Users Want Faster Access--But How Much Will They Pay?
iw.com
By Arik Hesseldahl, July 27, 1998
No one doubts that consumers want broadband Internet access. Many ISPs, cable companies, and phone companies are promising services that will make users throw away their analog modems in favor of high-speed, "always-on" connectivity.
But determining the potential size of the broadband market--and the pricing the market will bear beyond $19.95-per-month 56-Kbps dial-up access--is an exercise in uncertainty.
The answers vary, depending on whom you ask. Sprint, which plans to roll out its high-speed ION service for consumers in late 1999, estimates that there are now 40 million homes in the U.S. that want faster Net access. Meanwhile, the Yankee Group projects that by 2002, only 7 million households will subscribe to some kind of broadband service, mostly cable modems and Digital Subscriber Line (DSL) access. Then there's Forrester Research, which projects that 15 million households will subscribe to broadband services by 2002, with more than 85 percent of those connected via cable modems.
But one thing all observers agree on is that price will be a critical factor in determining the success of any broadband services, and most feel that a $40 to $50 monthly rate is the limbo stick that service providers should seek to get under to be successful.

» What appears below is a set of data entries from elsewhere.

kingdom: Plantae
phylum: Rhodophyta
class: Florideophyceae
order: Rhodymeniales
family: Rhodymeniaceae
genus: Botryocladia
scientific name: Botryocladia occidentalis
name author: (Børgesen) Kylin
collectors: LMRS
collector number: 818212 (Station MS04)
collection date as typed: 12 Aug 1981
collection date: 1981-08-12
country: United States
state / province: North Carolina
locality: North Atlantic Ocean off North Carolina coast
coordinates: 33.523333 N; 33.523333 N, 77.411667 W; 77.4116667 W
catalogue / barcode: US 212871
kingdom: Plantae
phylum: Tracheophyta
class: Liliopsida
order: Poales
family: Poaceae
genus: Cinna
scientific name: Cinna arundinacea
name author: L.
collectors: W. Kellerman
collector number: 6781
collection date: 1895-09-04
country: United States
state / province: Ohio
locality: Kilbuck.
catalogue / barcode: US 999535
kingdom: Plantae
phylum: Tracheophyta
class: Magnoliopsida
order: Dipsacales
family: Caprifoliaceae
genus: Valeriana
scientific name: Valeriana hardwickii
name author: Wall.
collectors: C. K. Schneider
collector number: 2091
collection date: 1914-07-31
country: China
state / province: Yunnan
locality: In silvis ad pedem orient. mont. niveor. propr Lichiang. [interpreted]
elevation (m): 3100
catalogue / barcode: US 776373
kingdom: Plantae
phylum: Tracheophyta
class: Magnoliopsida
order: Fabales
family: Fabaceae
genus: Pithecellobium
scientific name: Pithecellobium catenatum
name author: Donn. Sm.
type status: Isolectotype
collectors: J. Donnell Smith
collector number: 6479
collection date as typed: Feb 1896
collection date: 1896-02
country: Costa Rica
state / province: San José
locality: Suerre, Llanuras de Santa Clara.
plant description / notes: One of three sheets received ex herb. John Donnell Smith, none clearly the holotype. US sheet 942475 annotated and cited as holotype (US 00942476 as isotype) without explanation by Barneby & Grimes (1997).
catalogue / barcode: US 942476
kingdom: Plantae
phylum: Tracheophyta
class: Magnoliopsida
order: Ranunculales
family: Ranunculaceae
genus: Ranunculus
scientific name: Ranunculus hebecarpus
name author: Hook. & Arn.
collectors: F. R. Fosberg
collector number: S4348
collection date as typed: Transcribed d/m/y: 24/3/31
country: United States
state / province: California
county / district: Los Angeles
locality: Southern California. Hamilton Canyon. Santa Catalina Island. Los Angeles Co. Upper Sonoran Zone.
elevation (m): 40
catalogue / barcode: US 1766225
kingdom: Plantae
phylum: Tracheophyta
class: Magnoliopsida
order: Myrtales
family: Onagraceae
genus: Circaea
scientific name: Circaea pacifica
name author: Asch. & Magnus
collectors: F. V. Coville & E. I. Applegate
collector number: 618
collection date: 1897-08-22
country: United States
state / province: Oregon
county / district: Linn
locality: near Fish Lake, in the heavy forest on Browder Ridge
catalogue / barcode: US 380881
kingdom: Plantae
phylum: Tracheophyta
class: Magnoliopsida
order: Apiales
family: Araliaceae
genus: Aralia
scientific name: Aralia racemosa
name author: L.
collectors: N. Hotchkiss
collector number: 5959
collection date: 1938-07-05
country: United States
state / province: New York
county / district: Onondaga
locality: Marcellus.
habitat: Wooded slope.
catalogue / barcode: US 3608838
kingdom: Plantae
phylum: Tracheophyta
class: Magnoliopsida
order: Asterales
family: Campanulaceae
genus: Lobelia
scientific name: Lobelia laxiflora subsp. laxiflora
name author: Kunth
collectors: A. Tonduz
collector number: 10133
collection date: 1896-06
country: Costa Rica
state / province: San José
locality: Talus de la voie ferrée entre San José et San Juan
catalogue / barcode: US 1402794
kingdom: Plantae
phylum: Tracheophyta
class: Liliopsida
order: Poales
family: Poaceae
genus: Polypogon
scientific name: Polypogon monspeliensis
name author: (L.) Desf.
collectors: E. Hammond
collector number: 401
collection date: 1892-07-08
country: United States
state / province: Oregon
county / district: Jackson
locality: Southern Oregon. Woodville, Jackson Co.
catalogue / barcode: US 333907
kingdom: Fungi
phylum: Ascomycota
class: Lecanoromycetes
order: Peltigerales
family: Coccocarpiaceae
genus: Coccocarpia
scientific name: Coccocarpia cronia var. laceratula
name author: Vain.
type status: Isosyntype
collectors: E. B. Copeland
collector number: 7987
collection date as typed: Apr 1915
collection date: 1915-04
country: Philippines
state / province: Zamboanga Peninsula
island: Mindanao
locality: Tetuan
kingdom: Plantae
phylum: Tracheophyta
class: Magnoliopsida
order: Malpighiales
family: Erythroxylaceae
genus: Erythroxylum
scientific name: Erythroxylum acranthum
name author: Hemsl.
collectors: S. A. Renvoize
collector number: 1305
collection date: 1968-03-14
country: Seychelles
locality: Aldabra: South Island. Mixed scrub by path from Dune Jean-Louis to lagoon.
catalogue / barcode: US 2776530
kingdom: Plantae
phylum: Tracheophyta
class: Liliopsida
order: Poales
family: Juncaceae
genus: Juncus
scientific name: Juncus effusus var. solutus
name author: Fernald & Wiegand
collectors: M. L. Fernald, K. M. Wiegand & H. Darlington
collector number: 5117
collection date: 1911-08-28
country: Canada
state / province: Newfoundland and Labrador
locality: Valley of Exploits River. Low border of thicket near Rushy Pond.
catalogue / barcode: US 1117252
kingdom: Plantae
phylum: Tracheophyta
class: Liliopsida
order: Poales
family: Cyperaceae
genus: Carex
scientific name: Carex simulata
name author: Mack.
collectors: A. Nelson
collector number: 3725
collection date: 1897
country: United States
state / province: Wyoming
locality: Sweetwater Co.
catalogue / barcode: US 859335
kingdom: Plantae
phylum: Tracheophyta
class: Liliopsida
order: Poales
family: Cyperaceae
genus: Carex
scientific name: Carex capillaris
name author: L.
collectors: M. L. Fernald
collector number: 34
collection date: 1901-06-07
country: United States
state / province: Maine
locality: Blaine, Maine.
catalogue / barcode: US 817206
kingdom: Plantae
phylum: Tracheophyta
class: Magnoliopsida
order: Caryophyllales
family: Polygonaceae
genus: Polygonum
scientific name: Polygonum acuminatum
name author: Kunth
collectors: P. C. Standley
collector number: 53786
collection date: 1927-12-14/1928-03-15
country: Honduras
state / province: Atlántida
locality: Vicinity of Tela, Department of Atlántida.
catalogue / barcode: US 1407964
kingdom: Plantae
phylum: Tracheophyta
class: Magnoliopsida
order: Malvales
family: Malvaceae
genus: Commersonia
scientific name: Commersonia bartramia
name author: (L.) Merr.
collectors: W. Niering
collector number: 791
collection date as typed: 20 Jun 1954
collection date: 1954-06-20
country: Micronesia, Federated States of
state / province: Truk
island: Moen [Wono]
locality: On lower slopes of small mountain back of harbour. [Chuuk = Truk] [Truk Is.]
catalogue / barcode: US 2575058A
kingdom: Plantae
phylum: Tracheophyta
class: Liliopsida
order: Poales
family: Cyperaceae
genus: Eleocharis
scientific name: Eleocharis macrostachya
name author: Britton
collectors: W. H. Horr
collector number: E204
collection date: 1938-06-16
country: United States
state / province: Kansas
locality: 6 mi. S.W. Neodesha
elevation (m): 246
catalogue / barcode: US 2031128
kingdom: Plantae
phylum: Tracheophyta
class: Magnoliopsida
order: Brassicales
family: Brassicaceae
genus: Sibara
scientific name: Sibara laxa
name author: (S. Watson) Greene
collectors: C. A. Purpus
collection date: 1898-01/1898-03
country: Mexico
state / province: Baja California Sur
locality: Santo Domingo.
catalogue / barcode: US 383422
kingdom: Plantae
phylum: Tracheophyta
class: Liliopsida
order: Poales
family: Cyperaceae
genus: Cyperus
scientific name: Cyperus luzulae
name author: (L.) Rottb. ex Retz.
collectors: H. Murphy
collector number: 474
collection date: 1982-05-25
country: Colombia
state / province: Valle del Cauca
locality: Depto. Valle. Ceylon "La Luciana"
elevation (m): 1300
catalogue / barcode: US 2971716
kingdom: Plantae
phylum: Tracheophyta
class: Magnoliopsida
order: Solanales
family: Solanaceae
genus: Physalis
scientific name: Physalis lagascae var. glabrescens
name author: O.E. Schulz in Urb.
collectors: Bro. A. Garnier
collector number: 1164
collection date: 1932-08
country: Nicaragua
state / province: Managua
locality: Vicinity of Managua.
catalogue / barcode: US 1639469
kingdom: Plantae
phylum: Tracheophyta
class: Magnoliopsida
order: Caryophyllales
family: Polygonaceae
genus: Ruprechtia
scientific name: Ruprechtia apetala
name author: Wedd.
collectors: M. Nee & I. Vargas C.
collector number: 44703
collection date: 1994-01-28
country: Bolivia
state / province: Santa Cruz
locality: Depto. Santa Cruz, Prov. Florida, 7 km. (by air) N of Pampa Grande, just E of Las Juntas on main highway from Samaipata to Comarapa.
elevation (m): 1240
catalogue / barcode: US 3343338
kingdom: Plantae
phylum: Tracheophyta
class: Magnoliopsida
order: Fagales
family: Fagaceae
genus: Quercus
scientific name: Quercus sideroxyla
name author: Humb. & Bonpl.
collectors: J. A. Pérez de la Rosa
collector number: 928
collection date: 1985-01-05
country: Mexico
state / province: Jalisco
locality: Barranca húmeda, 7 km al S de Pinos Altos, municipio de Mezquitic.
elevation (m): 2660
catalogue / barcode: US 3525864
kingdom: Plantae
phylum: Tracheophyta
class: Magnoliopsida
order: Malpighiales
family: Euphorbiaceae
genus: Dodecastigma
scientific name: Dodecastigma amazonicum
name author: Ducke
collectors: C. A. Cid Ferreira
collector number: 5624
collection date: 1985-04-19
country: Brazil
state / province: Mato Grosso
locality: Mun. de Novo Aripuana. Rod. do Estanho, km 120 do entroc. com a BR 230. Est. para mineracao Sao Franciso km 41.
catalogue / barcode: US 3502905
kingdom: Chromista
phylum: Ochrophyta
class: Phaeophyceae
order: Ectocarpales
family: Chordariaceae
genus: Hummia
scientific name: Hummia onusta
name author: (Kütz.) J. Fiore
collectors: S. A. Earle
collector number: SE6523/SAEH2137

Today, rates for high-speed Internet access fall in the $50 to $100 range, with no coherent pattern in the industry [see diagram, right]. But most analysts and industry executives say any prices higher than $50 rule out general consumers and leave only a smaller market of less price-sensitive subscribers, such as telecommuters whose employers pick up the cost.
"In our focus group testing, we've seen that $49.99 is the magic number," said Dev Ittycheria, director of marketing for TCG CERFnet, which offers DSL services in several U.S. markets. "People don't want to pay more than that. They think of it in terms of about the same amount they pay on their cable bill." So how should pricing for high-bandwidth services be structured? The University of California at Berkeley is conducting the Internet Demand Experiment study to answer that question. Since March, 60 test subjects have been using ISDN lines that run as fast as 128 Kbps for Internet access. Every Sunday, the pricing structure changes to charge per minute, per byte, or by some other measure.
"We've found that people are very price-sensitive," said Hal Varian, dean of the School of Information Management and Systems, who is leading the experiment. "Users will cut down their demand for bandwidth if it's in their economic best interests to do so." Eventually, service providers are likely to settle on some kind of usage-based model and move away from unlimited-usage plans, Varian said. But he said ISPs will also have to offer pricing options that will enable consumers to buy more bandwidth on demand--much as cable companies do today by offering basic cable plus premium channels and pay-per-view movies.